* **Questions to answer**
A - According to the article on hedge funds' December returns, what was the average December return for the HFR Fund of Funds Composite Index from 1990 to 2006?
B - Carry on the article about hedge funds' December returns from where it stops.

(Text)

Hedge Funds Inflate December Returns


Date: Monday, December 3, 2007
Author: Dan Knight, Seeking Alpha.com

Hedge funds tend to report better than average returns in December. This isn't the greatest surprise, since they can earn massive incentive fees (typically 20% of gross profits) based on their year-end performance. As discussed in their paper "Why is Santa so kind to hedge funds? - the December return puzzle", authors Vikas Agarwal, Naveen Daniel and Narayan Naik found that this spike in December returns tends to come mainly from those managers that have the ability to inflate their returns, through favorable marking of positions, or aggressive year end trading, among many other interesting findings and interpretations.

I did some research to replicate the authors findings and sure enough, I found that by looking at index data from Hedge Fund Research [HFR], I found that December returns were by far better than average monthly returns, about 1.2% better in aggregate. From 1990-2006, the average December return for the HFR Fund of Funds Composite Index, a good benchmark for hedge funds in general, and less susceptible to survivorship and self-reporting biases that plague most hedge fund indices, was 1.94%, while the average monthly return of the previous 11 months was 0.72%. Amazingly consistent and strong year end finish for an industry! This excess was statistically significant and not driven by market conditions, but apparently to more nefarious explanations.

(End Text)
(Data excerpt)

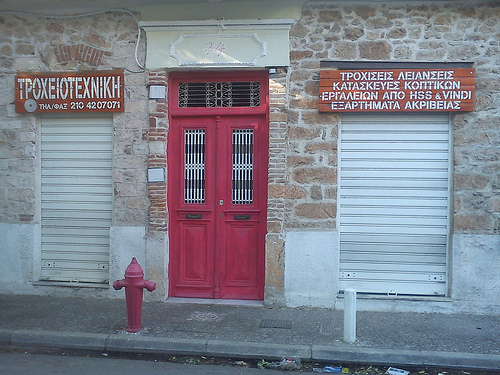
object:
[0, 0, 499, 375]
greece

(End Data excerpt)

* **Answers for the exercise**
A - 1.94%

B -
Some of the best year end finishers were, surprise, the Macro, Equity Hedge and Event Driven Indices, all strategies that allow managers some opportunity to artificially inflate returns. These stellar finishes apparently lead to nice beginning of year investment inflows, allowing managers to further inflate their results in January, though to a much lesser extent than December. During the remaining 10 months from Feb-Nov., monthly returns are no better or worse than others, and typically much less than December.

So hedge funds essentially manipulate their investors into thinking their performance is terrific in December, which convinces them to invest in them for the next year. Of course mutual funds play versions of this game as well, but to a much lesser, and less lucrative, extent.

Thank goodness widows and orphans aren't allowed to invest in these things - only the wealthiest and most sophisticated investors get to be conned by this chicanery and pay their outlandish fees.

Unfortunately, many non-accredited investors are indirectly exposed to this charade through pension plans, endowments, and other institutions that have flocked to hedge funds over the last several years. Performance reporting in the hedge fund world needs to be investigated and cleaned up to give it the proper legitimacy that it (maybe) deserves.